Which lines in the records below contain the word "between"? Report each of them.

--- Exercise input Enclosed Below ---

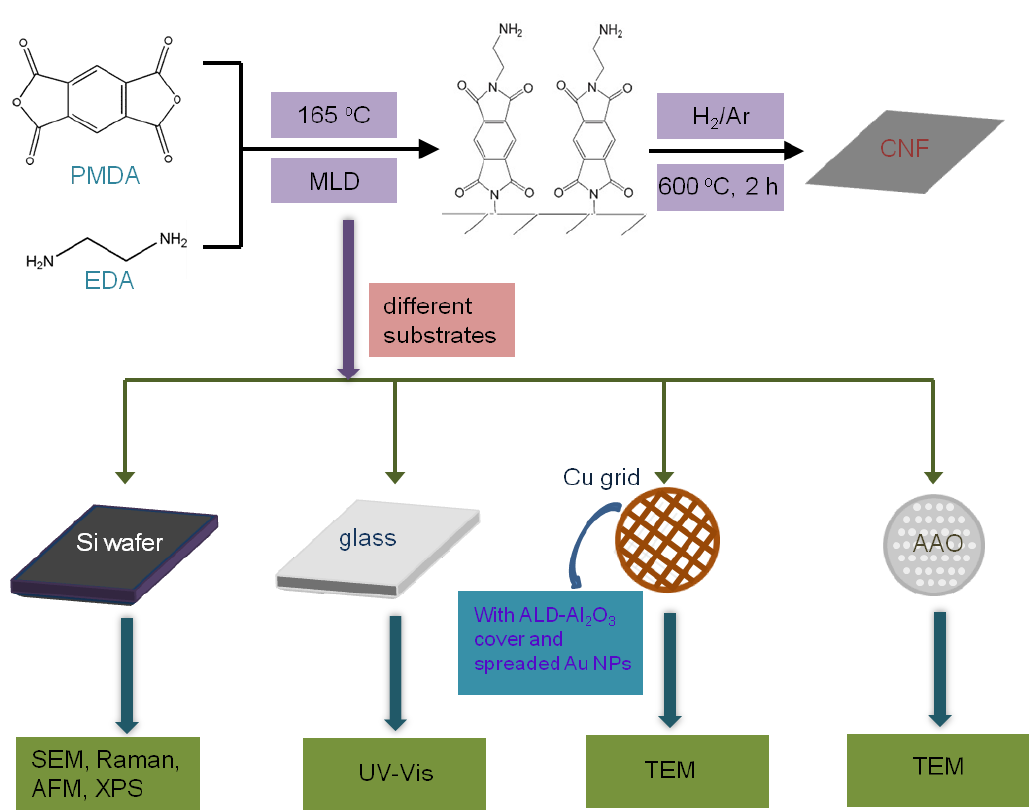
Figure 1. Scheme of the experimental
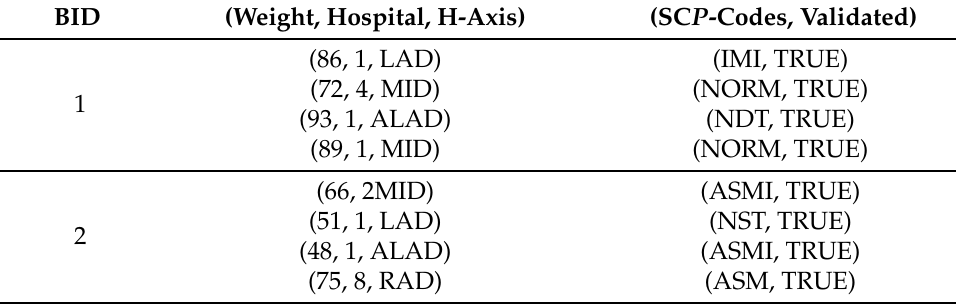
Table 11. l -diverse sliced males’ SAs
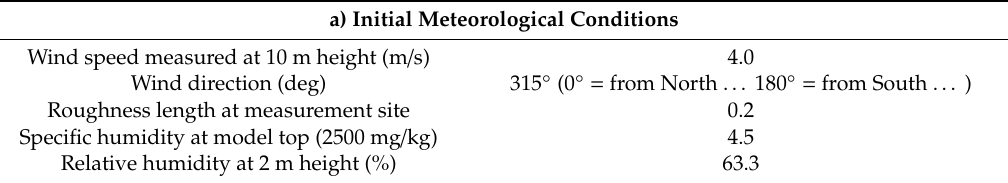
Table 6. Input configuration data applied in the models to run the ENVI-met simulations.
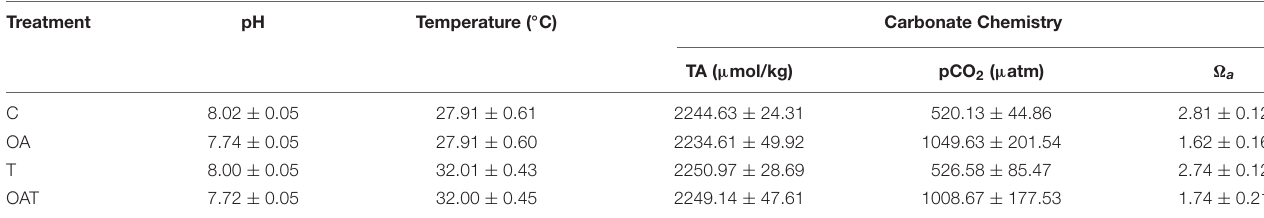
TABLE 1 | Physico-chemical values (mean ± SD) of pH-temperature treatments for 28 days; pH ( n = 255), temperature ( n = 8064), partial pressure of carbon dioxide (pCO 2 ; n = 15), aragonite saturation levels ( (cid:127) a ; n =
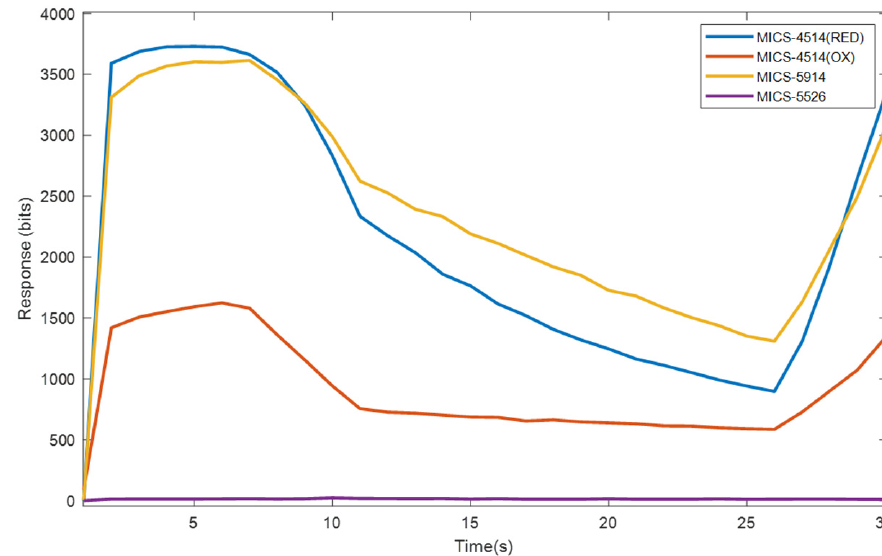
Figure 8. E-nose response to a sample of hydrogen peroxide.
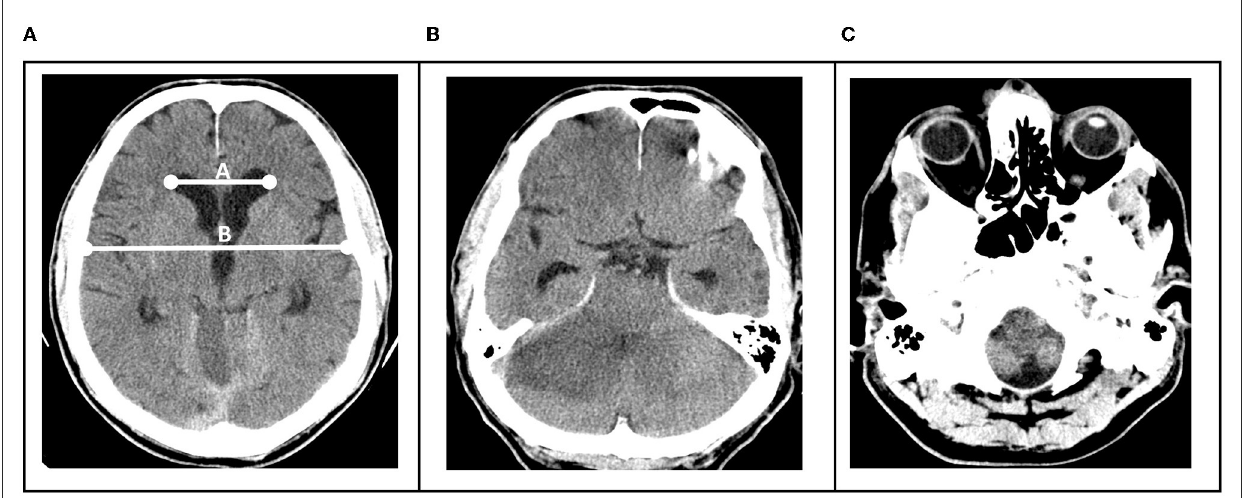
FIGURE1 (A) Hydrocephalus was defined as an Evans Index of > 0.3, determined by division of the distance between frontal horns of the lateral ventricles and the maximal internal diameter of the skull (B) . (B) Brainstem compression was present when uni- or bilateral occlusion of the ambient cisterns was visible. (C) Tonsillar herniation when tonsils were uni- or bilaterally visible below the level of the foramen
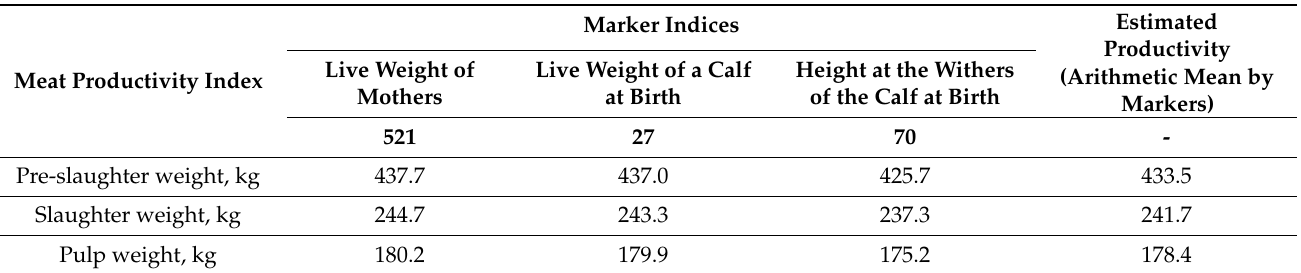
Table 6. Calculation of forecast indices for meat productivity.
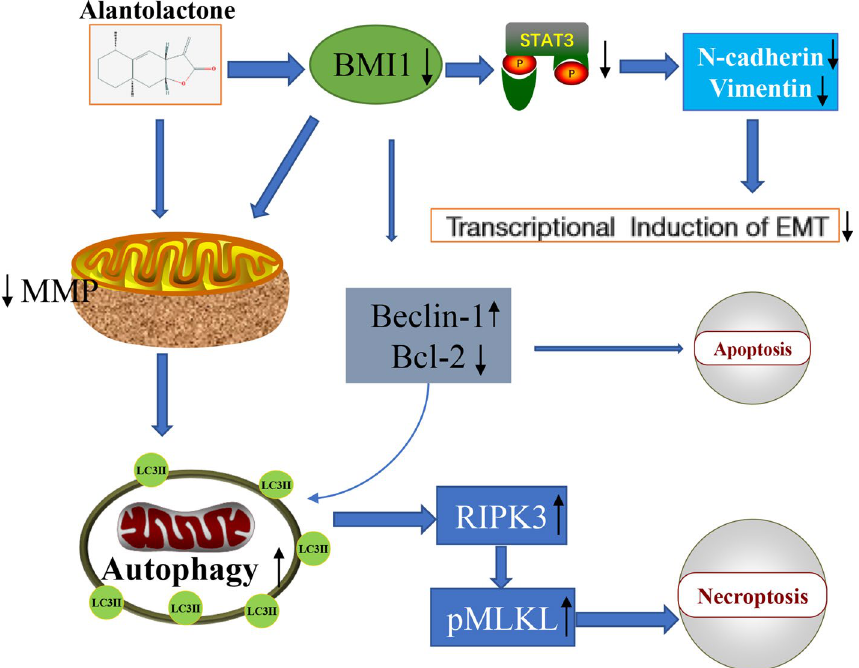
Figure 7. Schematic diagram of the mechanisms contributing to AL inhibiting cervical cancer progression. AL causes depletion of BMI1 to induce autophagy-dependent necroptotic cell death and inhibits epithelial- mesenchymal transformation through the STAT3 signaling pathway in cervical cancer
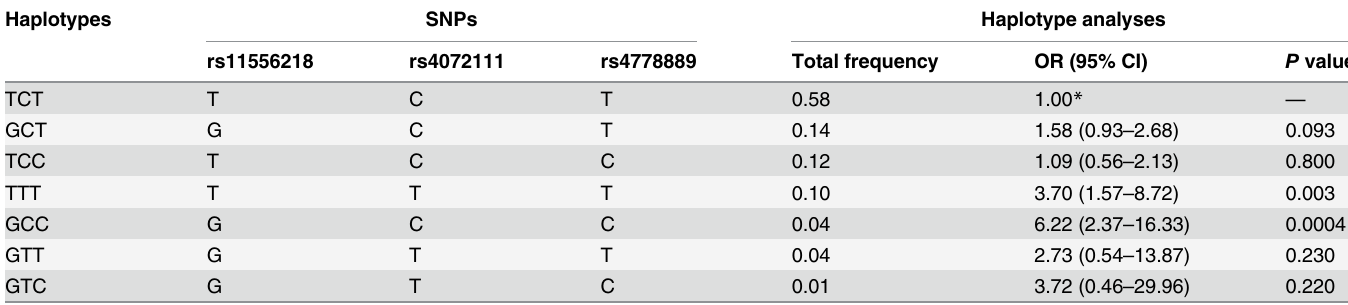
Table 4. Haplotype analysis between the case and control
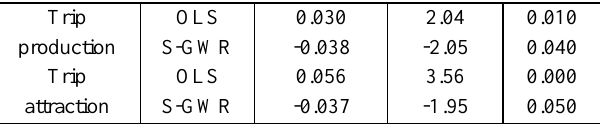
Table 8. Results of Moran's I for residuals of global OLS and MGWR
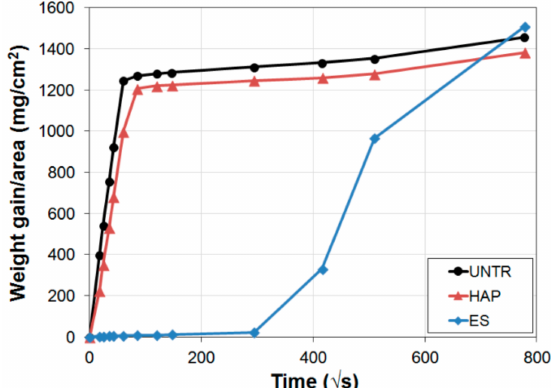
Figure 10. Alterations in water sorptivity of Globigerina limestone treated with a 3 M DAP solution, followed by a limewater poultice (“HAP”) and with a commercial ethyl silicate (“ES”), in comparison with the untreated reference (“UNTR”). Both consolidants were applied by brushing 10 times cubic samples (50 mm side) on a single face, through which water was then let penetrate by capillarity. The “ES” sample was left to cure for 1 month before testing. Image reprinted from Reference [49] with permission from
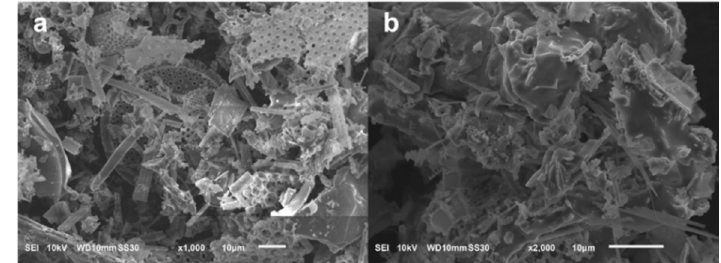
Figure 1. SEM images of ( a ) raw diatomite (DE) and ( b ) DE immediately before the hydrothermal treatment.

--- End of Enclosed Exercise input ---

- [Answer box]
FIGURE1 (A) Hydrocephalus was defined as an Evans Index of > 0.3, determined by division of the distance between frontal horns of the lateral ventricles and the maximal internal diameter of the skull (B) . (B) Brainstem compression was present when uni- or bilateral occlusion of the ambient cisterns was visible. (C) Tonsillar herniation when tonsils were uni- or bilaterally visible below the level of the foramen
Table 4. Haplotype analysis between the case and control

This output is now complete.